The library provides efficient implementations of various strings metrics.
It works with strict `Text` values and returns either `Natural` numbers
(because the metrics cannot be negative), or `Ratio Natural` values because
returned values are rational non-negative numbers by definition.

The functions provided here are the fastest implementations available for
use in Haskell programs. In fact the functions are implemented in C for
maximal efficiency, but this leads to a minor flaw. When we work with `Text`
values in C, they are represented as UTF-16 encoded strings of two-byte
values. The algorithms treat the strings as if a character corresponds to
one element in such strings, which is true for almost all modern text data.
However, there are characters that are represented by two adjoined elements
in UTF-16: emoji, historic scripts, less used Chinese ideographs, and some
more. If input `Text` of the functions contains such characters, the
functions may return slightly incorrect result. Decide for yourself if this
is acceptable for your use case, but chances are you will never run into
situations when the functions produce incorrect results.
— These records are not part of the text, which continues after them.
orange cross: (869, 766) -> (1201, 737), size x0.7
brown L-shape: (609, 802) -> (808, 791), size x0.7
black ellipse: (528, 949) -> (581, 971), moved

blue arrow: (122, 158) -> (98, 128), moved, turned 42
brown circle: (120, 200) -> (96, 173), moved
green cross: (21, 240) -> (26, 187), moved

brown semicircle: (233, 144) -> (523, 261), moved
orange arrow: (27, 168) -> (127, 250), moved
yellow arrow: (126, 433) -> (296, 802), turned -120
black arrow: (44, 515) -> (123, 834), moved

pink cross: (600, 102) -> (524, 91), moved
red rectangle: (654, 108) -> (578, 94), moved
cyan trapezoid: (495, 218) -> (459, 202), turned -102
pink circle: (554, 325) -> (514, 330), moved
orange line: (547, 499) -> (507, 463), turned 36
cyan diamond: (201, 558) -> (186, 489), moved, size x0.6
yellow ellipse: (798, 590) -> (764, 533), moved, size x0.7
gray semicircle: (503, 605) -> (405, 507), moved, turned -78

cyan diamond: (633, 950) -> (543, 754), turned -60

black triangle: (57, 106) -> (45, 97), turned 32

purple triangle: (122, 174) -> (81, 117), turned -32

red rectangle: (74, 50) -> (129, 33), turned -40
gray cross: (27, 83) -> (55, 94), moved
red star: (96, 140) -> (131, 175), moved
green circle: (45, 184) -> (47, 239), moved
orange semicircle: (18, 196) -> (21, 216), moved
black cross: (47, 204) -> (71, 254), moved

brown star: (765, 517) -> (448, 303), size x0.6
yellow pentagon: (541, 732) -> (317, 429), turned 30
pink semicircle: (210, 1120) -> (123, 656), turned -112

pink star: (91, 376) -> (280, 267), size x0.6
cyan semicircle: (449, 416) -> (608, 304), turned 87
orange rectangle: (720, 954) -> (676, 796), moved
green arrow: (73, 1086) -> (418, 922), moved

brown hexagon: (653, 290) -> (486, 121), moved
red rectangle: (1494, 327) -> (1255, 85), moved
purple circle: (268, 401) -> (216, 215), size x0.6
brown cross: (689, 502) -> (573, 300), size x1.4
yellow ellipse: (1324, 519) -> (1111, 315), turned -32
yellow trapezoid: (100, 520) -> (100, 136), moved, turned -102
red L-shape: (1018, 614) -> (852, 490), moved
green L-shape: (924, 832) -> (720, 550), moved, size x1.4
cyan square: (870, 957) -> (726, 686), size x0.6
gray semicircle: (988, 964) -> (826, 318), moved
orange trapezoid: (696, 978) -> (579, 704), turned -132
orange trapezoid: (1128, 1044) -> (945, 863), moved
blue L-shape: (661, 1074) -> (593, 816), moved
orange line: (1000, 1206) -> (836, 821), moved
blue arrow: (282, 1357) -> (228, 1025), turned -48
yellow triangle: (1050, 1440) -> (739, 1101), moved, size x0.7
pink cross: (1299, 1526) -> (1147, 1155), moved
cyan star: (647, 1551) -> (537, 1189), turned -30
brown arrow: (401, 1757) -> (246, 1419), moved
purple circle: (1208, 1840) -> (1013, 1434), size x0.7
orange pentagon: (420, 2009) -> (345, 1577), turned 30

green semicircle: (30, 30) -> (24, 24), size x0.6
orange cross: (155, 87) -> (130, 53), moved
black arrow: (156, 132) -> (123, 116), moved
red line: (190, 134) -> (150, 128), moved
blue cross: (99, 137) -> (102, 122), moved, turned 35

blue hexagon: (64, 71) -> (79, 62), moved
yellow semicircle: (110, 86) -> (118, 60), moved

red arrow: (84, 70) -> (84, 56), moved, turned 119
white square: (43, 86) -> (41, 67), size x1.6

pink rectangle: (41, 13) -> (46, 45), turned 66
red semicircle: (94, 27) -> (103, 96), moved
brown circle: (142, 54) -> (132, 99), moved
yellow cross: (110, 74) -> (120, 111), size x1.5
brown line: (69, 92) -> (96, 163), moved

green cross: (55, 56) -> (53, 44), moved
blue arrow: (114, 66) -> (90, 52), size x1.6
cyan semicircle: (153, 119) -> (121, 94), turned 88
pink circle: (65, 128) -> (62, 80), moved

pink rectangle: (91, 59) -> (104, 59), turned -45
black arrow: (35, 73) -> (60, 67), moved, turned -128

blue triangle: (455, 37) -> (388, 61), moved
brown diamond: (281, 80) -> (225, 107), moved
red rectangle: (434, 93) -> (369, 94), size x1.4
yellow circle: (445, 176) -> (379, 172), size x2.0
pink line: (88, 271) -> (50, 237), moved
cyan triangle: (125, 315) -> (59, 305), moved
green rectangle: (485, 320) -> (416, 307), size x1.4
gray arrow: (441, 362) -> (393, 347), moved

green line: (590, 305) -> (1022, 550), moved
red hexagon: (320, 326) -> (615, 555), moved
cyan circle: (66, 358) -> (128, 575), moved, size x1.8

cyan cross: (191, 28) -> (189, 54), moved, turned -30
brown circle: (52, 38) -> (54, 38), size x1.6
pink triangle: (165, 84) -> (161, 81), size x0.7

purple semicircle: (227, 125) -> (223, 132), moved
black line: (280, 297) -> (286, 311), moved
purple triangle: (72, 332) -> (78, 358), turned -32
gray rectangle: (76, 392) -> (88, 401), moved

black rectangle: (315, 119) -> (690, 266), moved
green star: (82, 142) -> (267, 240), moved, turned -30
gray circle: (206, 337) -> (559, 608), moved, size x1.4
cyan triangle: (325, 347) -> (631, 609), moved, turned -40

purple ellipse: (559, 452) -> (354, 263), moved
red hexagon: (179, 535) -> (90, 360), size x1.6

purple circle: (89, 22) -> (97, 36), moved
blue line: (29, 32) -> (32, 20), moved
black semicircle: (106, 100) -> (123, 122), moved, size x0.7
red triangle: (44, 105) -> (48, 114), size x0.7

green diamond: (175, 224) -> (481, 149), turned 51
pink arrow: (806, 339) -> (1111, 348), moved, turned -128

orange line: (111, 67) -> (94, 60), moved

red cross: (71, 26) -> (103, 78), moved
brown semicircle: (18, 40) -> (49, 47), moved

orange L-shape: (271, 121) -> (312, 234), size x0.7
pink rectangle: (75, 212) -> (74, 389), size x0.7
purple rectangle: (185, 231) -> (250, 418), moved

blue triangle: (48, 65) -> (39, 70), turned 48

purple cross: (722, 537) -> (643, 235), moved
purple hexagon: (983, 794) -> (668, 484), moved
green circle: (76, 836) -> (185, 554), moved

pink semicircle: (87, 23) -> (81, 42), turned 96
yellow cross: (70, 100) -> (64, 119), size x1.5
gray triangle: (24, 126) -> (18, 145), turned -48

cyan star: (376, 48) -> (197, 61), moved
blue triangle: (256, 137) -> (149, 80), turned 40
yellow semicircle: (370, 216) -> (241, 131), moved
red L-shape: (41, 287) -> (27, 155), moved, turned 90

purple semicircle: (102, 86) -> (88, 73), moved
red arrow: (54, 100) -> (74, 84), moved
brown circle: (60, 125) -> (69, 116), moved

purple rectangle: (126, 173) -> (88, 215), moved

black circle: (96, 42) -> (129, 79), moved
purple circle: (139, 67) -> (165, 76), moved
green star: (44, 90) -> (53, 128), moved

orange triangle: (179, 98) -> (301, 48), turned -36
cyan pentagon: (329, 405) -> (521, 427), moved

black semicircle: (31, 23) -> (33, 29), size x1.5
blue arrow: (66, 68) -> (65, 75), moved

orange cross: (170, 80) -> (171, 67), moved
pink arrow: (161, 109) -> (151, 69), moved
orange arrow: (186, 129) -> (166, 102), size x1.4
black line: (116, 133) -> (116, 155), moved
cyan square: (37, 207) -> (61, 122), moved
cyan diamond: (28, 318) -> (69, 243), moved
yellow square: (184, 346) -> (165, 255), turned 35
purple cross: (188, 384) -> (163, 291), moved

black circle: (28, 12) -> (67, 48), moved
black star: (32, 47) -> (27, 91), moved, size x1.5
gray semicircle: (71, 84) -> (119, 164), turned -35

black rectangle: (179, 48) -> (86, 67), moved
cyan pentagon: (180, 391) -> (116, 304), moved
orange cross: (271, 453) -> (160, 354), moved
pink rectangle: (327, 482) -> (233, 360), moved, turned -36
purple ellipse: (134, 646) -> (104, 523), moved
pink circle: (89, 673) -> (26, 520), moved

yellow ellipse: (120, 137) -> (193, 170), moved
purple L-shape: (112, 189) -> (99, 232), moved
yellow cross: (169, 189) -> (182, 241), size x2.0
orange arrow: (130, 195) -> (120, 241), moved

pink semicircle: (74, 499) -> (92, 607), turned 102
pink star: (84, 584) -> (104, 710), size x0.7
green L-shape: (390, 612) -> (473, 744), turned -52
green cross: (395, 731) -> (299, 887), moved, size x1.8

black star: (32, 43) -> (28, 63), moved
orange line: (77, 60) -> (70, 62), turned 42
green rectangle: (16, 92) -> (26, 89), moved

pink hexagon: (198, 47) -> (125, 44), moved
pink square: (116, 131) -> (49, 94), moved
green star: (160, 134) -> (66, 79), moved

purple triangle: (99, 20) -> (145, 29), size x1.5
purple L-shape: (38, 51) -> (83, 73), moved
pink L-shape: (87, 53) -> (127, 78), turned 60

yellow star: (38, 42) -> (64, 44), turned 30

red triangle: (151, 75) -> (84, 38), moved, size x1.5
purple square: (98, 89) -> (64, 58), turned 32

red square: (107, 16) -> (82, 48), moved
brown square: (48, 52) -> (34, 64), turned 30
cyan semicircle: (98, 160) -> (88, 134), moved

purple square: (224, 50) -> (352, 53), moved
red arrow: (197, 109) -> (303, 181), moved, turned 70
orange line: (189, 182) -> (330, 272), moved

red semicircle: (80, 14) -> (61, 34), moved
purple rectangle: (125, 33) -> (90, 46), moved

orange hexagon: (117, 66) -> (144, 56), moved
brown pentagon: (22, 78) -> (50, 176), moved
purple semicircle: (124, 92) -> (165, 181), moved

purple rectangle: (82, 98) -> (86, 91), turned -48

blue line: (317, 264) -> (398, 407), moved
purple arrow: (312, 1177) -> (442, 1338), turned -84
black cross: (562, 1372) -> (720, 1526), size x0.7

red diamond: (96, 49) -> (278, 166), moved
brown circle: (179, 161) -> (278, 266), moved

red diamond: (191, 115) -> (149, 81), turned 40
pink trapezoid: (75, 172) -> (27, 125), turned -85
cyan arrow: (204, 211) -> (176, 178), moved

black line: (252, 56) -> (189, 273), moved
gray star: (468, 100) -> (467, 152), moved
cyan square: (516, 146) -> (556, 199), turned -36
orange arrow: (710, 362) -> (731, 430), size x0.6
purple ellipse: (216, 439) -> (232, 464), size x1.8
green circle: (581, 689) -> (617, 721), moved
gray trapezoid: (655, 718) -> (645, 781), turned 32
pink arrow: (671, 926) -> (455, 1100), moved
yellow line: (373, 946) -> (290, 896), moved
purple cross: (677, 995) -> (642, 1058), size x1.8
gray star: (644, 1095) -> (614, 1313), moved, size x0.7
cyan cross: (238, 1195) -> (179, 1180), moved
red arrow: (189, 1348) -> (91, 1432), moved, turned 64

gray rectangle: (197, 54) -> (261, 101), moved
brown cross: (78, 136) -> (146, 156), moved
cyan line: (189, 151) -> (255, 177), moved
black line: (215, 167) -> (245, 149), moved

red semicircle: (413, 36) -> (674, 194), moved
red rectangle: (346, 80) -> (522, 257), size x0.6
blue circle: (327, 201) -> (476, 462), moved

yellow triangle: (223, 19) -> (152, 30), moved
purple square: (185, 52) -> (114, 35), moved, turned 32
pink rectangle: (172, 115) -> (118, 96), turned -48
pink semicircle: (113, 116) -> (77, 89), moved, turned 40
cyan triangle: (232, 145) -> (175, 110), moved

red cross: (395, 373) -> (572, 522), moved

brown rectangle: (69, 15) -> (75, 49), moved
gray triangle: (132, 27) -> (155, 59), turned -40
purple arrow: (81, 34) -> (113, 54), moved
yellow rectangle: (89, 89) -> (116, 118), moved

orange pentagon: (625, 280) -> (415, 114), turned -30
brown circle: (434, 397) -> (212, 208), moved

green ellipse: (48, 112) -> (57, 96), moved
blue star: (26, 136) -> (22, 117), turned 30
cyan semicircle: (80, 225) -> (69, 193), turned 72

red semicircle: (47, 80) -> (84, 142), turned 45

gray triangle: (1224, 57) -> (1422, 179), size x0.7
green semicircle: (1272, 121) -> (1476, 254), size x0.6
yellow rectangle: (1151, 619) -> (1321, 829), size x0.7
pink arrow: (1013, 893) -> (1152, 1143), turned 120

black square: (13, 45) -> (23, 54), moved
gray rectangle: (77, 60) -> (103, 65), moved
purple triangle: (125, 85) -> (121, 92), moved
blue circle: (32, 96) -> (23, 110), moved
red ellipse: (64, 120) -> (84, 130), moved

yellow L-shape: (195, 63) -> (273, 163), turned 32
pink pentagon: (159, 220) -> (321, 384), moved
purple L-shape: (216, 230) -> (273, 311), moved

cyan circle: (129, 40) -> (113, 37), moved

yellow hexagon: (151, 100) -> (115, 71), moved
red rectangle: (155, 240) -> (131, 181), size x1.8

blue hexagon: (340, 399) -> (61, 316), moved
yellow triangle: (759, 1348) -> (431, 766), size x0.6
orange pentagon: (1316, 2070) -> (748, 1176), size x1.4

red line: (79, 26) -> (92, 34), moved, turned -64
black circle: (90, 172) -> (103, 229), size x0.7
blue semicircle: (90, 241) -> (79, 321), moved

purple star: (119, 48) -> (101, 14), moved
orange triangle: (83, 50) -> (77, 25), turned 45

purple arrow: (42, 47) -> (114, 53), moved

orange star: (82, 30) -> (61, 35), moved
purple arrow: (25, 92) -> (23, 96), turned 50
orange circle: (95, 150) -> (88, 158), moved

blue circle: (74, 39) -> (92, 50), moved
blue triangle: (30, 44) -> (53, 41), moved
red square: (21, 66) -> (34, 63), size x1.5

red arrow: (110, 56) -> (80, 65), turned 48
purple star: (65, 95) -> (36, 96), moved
The current version of the package implements:

* [Levenshtein distance](http://en.wikipedia.org/wiki/Levenshtein_distance)
* [Normalized Levenshtein distance](http://en.wikipedia.org/wiki/Levenshtein_distance)
* [Damerau-Levenshtein distance](http://en.wikipedia.org/wiki/Damerau%E2%80%93Levenshtein_distance)
* [Normalized Damerau-Levenshtein distance](http://en.wikipedia.org/wiki/Damerau%E2%80%93Levenshtein_distance)
* [Hamming distance](http://en.wikipedia.org/wiki/Hamming_distance)
* [Jaro distance](http://en.wikipedia.org/wiki/Jaro%E2%80%93Winkler_distance)
* [Jaro-Winkler distance](http://en.wikipedia.org/wiki/Jaro%E2%80%93Winkler_distance)

TODO list:

* [Overlap coefficient](http://en.wikipedia.org/wiki/Overlap_coefficient)
* [Jaccard similarity coefficient](http://en.wikipedia.org/wiki/Jaccard_index)

## Comparison with the `edit-distance` package

There
is [`edit-distance`](https://hackage.haskell.org/package/edit-distance)
package whose scope overlaps with the scope of this package. The differences
are:

* `edit-distance` allows to specify costs for every operation when
  calculating Levenshtein distance (insertion, deletion, substitution, and
  transposition). This is rarely needed though in real-world applications,
  IMO.

* `edit-distance` only provides single Levenshtein distance, `text-metrics`
  aims to provide implementations of most string metrics algorithms.

* `edit-distance` works on `Strings`, while `text-metrics` works on strict
  `Text` values.

* As `README.md` of `edit-distance` states, “[the algorithms] have been
  fairly heavily optimized”, which is apparently true, yet the
  `text-metrics` is faster for short strings (under 64 characters) and even
  faster for longer strings (scales better). How much faster? For short
  strings more than ×3, and about ×4 for longer strings.

## Implementation

All “meat” of the algorithms is written in C in a rather straightforward
way. Levenshtein variants are based on the “iterative algorithm with two
matrix rows” from Wikipedia with additional improvement that we do not copy
current row of distances into previous row, but just swap the pointers
(which is OK, since the arrays have equal length and current row will be
overwritten in the next iteration anyway).

Normalized versions are defined as thin (inlined) Haskell wrappers.

## License

Copyright © 2016 Mark Karpov

Distributed under BSD 3 clause license.